»Danke – danke! Ich habe diesen Brief schon seit einer Stunde erwartet. – Danke – danke!«
Der Postbote entfernte sich wieder. Der Studienrat wog den Brief nervös in der Hand. »Hanna Bender, bitte, fahren Sie fort!«
Es war Pommerle, als klapperten ihr die Zähne. Sie sah, wie Sammtner das Schreiben öffnete und sich in dessen Inhalt vertiefte. »Fang’ doch noch mal von vorne an«, raunte ihr eine Klassenkameradin zu.
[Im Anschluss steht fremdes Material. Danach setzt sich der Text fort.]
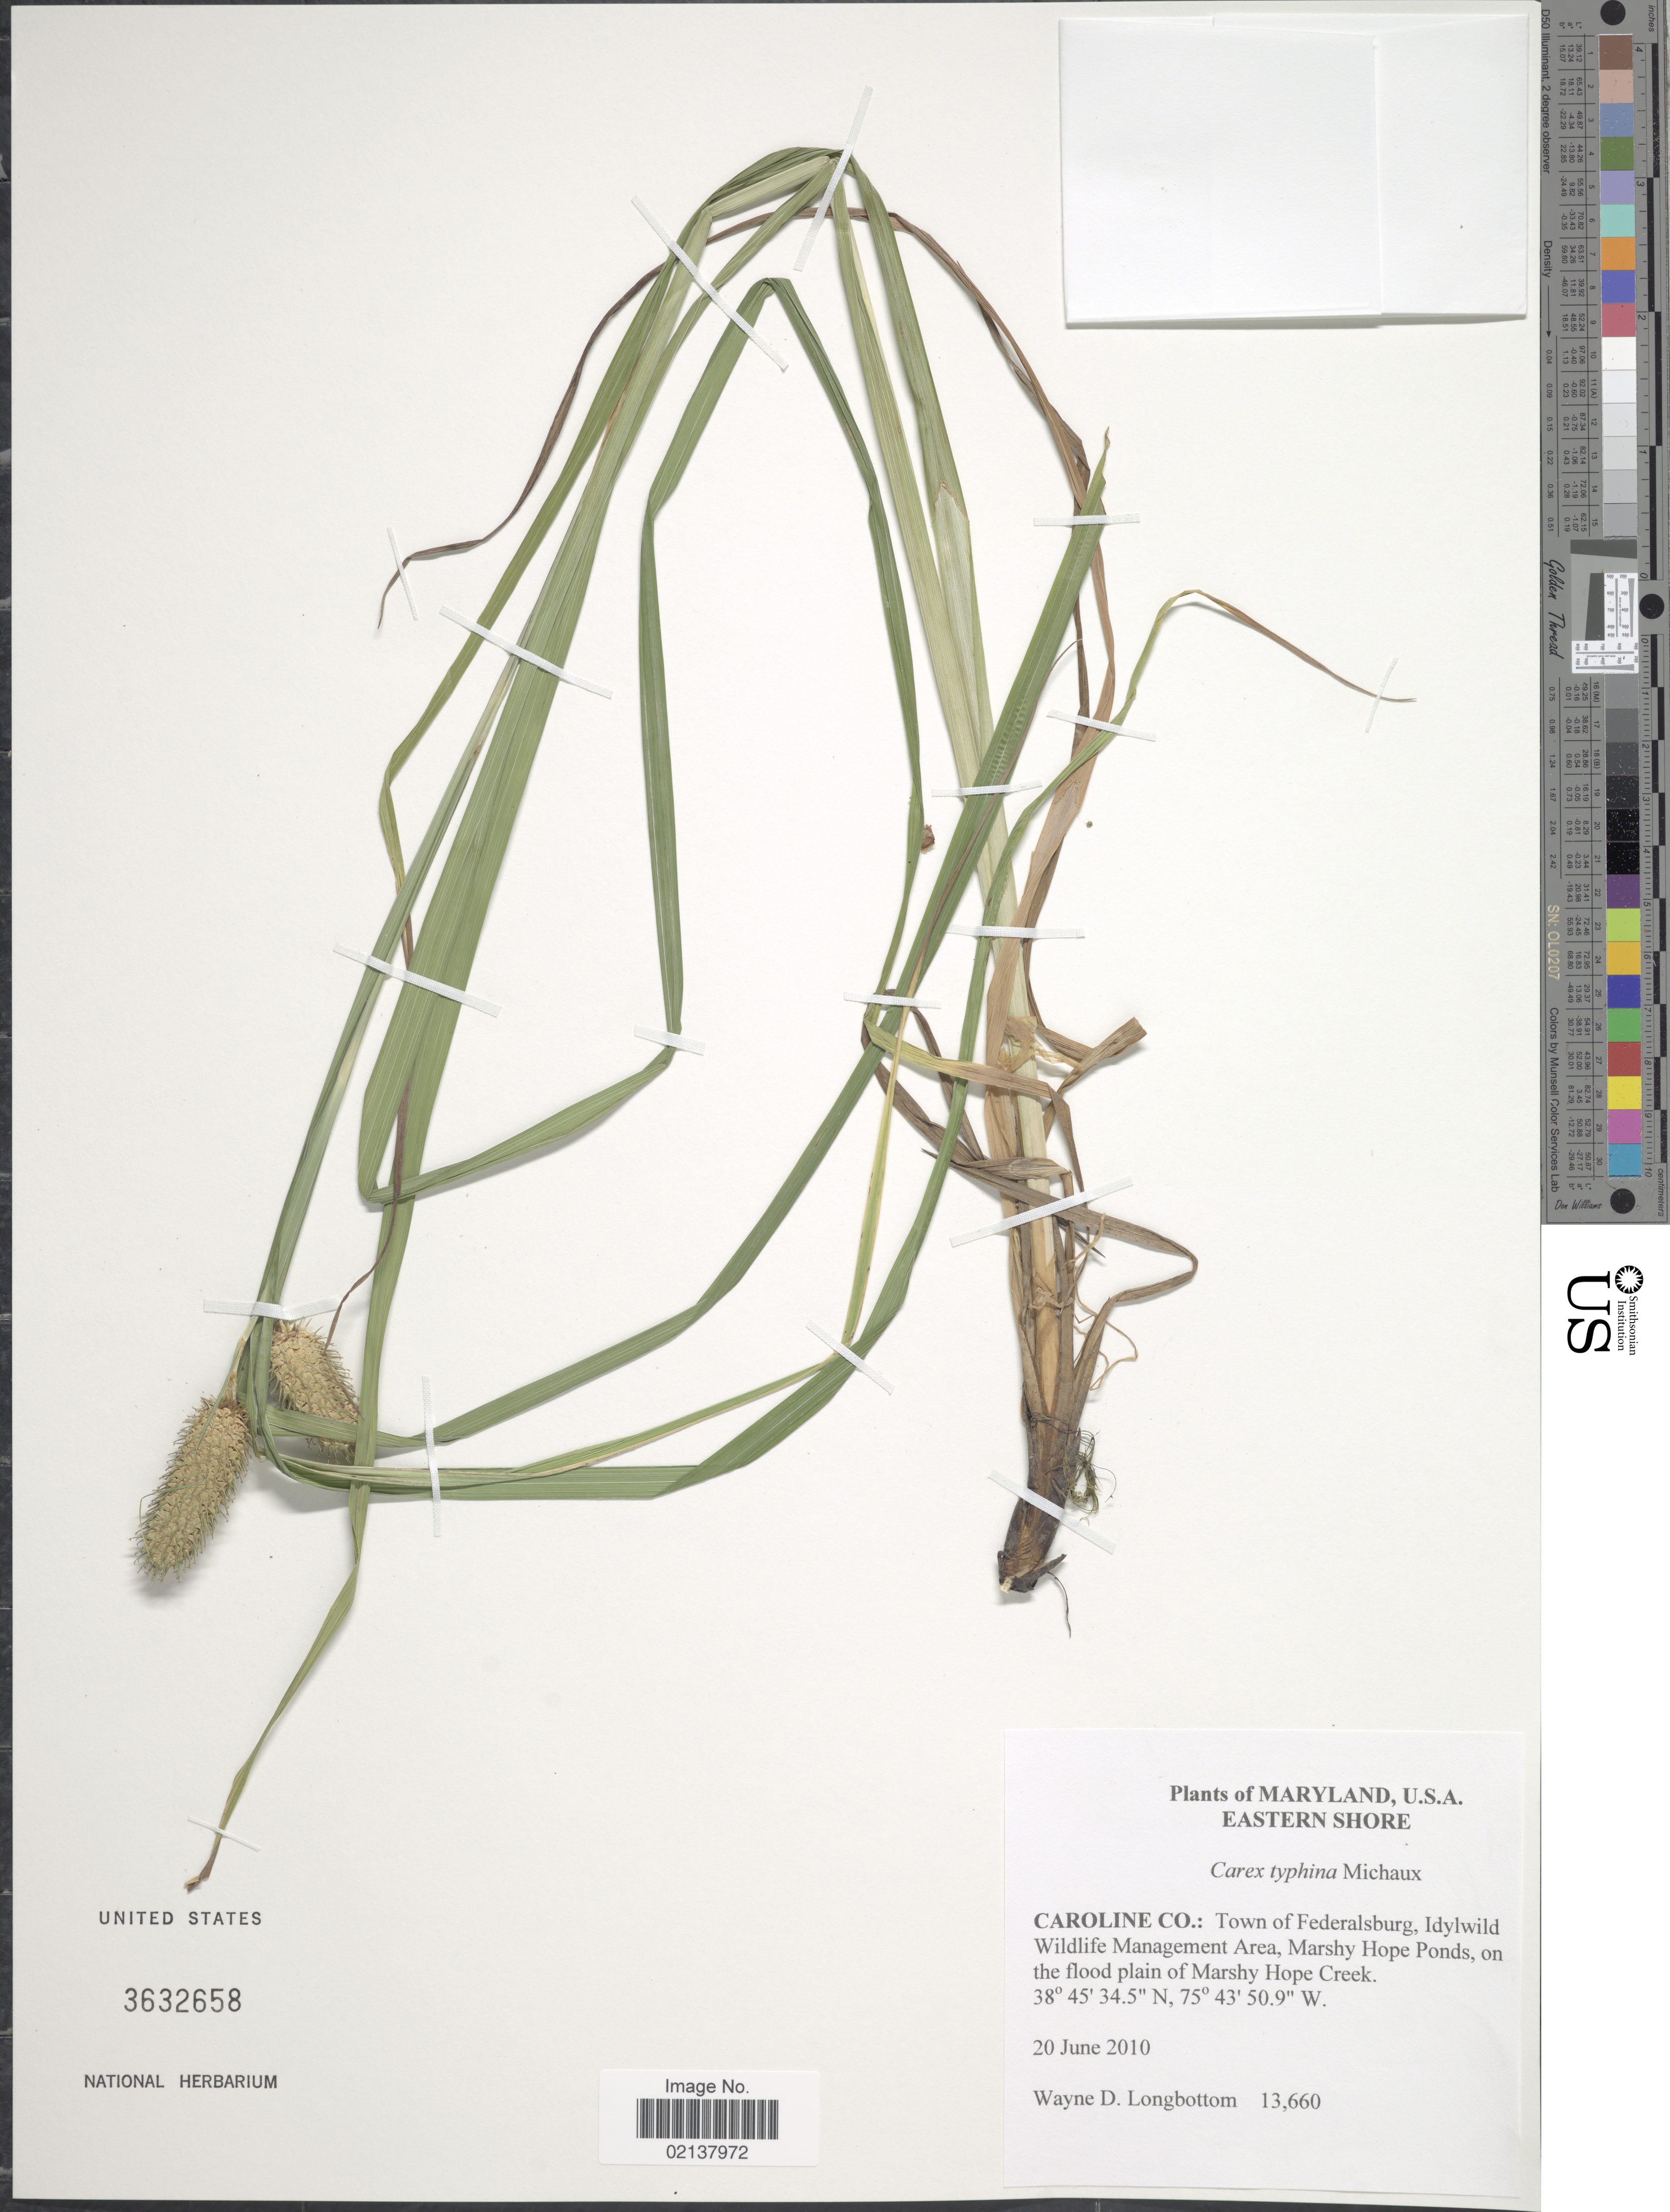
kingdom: Plantae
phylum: Tracheophyta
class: Liliopsida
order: Poales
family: Cyperaceae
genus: Carex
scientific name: Carex typhina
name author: Michx.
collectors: W. D. Longbottom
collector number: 13660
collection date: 2010-06-20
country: United States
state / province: Maryland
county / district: Caroline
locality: Maryland, U.S.A Eastern Shore, Caroline Co.: Town of Federalsburg, Idylwild Wildlife Management Area, Marshy Hope Ponds, on the flood plain on Marshy Hope Creek.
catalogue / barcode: US 3632658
»Des Menschen Seele gleicht dem Wasser:
Vom Himmel kommt es, zum Himmel steigt es,
Und wieder nieder zur Erde muß es,
Ewig wechselnd.«
Da saß Pommerle schon wieder fest. Sie blickte gespannt auf den Studienrat. Der Brief schien von höchster Wichtigkeit zu sein. Undeutlicher als zuvor begann Pommerle, möglichst dumpf wieder den ersten Vers zu sagen.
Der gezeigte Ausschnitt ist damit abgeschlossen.